The Union Cabinet approved India’s updated Nationally Determined Contribution for 2031-2035 on March 25, 2026. Three headline targets by 2035: (1) reduce emissions intensity of GDP by 47% from 2005 levels — up from 45% by 2030 in the 2022 NDC; (2) achieve 60% non-fossil installed electricity capacity — up from 50% by 2030, which India already achieved five years ahead of schedule; (3) expand carbon sink to 3.5-4 billion tCO₂e through forest and tree cover — up from 2.5-3 billion, with 2.29 billion already achieved by 2021. India’s emissions intensity declined 36% from 2005 to 2020. As of February 2026, non-fossil capacity was 52.57% — meaning the power sector target is effectively achieved. The NDC will be communicated to UNFCCC under the Paris Agreement five-year review cycle.
What does the 47% GDP intensity target mean for CCTS industrial GEI trajectories through 2035?

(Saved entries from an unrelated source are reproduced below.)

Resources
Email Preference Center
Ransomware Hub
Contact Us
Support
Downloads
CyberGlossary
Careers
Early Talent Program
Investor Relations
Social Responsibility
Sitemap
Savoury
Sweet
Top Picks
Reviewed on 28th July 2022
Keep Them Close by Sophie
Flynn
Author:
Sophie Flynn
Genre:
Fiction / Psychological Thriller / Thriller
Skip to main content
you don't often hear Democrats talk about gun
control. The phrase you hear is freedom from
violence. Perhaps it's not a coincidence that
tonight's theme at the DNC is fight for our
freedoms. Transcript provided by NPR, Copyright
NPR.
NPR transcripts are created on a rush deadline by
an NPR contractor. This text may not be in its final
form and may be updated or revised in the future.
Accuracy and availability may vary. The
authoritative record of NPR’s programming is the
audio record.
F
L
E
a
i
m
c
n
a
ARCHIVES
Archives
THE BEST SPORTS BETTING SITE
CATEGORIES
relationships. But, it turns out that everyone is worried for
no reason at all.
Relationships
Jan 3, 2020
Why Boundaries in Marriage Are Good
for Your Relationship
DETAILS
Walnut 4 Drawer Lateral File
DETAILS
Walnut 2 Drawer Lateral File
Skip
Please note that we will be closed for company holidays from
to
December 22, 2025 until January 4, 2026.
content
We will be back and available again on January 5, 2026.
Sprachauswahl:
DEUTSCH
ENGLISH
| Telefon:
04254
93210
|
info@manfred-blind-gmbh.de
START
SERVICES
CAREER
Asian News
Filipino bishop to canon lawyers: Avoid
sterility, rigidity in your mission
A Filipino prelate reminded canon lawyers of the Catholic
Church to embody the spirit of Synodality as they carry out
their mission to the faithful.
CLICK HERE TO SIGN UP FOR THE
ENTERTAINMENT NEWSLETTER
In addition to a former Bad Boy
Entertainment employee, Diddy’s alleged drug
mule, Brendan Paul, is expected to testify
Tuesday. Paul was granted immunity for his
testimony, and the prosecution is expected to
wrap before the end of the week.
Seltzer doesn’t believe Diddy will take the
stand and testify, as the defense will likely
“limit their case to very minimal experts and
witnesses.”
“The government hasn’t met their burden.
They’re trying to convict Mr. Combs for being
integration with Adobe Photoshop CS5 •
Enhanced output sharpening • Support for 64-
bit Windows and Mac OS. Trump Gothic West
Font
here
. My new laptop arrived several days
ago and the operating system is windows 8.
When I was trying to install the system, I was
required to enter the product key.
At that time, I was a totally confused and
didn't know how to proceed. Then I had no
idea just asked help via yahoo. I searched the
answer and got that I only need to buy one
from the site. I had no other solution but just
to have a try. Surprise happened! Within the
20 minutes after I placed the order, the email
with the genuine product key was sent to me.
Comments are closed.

The 47% intensity target translates into approximately 0.73 percentage points per year of GDP-intensity reduction required over 2020-2035. For the industrial sector, this is operationalised through CCTS GEI targets — which BEE sets at the entity level as annual reductions in tonnes of CO₂e per unit of product output. Phase 1 (FY2025-26): 2-3% annual GEI reduction. Phase 2 (FY2026-27): 3.3-7.5% annual reduction depending on sector. Phases 3 and 4 (2027-2035) will be calibrated to the NDC trajectory — and given that steel emissions rose 8% and cement 10% in 2025, Phase 3 targets are likely to be significantly more demanding than Phase 1 and Phase 2 to compensate for industrial sector emissions growth. Entities that outperform Phase 1 and Phase 2 targets and build CCC surpluses are positioned to sell into a Phase 3 buyer market at higher prices.
How does the 60% non-fossil capacity target affect industrial Scope 2 emissions under CCTS and CBAM?
As India’s grid moves from 52.57% non-fossil (February 2026) toward 60% by 2035, the CEA grid emission factor (WAEF) is projected to decline from 0.710 tCO₂/MWh today to approximately 0.45-0.50 tCO₂/MWh by 2035. For electricity-intensive industries, this automatic decline reduces their CCTS Scope 2 GEI without operational change. The effect is largest for aluminium smelters (60-65% of GEI from electricity), chlor-alkali producers (70-80%), and freight via electric rail. For CBAM purposes, the lower Scope 2 emission factor reduces the verified embedded emissions on EU exports — reducing CBAM certificate costs on aluminium and steel exports automatically as the grid greens. Industrial entities should use the declining grid EF as a baseline assumption in their 2035 decarbonisation modelling, not treat grid electricity as a fixed emission source.